The drive-in theater, located at the former Badlands BMX Park on N.M. 314, was completed at the end of November. The construction came with delays, too. The project was supposed to be completed by Labor Day, but issues with constructing the screen arose. The contractor working on it had pulled out and the village needed to find someone else. Eventually, they did.

While dirt resided where the theater is now, asphalt millings helped level the surface where cars will be parked when the theater opens. Most materials and labor came from the village itself — and with the exception of the screen — there weren’t many outside expenses, Duran said.

“That came at a cost of just a lot of labor that we have. So that was done with just a lot of our parks and recreation staff,” Duran said. “And they helped out immensely. Our park staff actually ran a lot of our electrical, along with that open space staff. So they were both involved in that.”

The screen is 40-feet wide and 20-feet high and came at a cost of $40,000, Duran said. The money used for the screen was funds budgeted for canceled events the village usually holds through parks and recreation department.

“We think [the screen] is a good size,” Duran said. “We’ve seen it over there; we’ve looked at every angle when we’ve turned it on. And it’s a great view from every angle that we have, anywhere — if you’re in the back or if you’re in the front, side.”

Originally, the plan was to open the drive-in theater to give people a chance to get out — when many places are closed, including indoor theaters — during the pandemic. But health orders changed the plans, Duran said.

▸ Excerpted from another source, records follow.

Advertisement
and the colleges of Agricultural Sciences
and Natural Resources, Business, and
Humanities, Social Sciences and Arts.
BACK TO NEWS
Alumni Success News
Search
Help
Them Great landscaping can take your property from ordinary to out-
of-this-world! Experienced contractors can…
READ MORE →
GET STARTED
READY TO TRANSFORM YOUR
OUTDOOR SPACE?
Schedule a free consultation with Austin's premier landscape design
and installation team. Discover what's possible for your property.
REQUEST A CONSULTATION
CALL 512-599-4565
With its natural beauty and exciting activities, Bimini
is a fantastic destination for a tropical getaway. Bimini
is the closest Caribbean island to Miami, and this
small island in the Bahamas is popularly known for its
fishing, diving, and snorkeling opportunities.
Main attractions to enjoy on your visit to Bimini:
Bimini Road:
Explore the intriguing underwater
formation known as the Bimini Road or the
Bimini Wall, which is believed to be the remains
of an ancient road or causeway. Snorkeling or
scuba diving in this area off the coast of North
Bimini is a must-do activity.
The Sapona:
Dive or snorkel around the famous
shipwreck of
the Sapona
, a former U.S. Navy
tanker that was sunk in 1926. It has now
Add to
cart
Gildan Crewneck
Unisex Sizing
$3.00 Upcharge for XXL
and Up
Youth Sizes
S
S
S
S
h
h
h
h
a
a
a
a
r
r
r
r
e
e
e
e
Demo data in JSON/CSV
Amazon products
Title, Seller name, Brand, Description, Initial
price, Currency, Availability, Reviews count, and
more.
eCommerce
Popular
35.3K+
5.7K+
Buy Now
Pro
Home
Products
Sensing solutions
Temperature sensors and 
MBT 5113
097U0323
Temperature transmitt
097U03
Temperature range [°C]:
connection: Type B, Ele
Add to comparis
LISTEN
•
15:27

The village — and specifically the parks and recreation department — have shifted with the ebbs and flows of the state’s health orders and, when it opens, plan to not only show movies but local high school sporting events, too, when seasons begin to start.

Duran said the drive-in theater will also be a project the village has a long-term future for even after the pandemic subsides and life goes back to normal.

“This is just the beginning,” Duran said. “I’m looking at possibly installing a playground in the area and bleachers where people can actually, you know, come in and watch a movie on a bleacher outside … So there’s a ton of opportunities that we can have with this drive-in theater. And that’s why we’re very adamant about doing something like this.”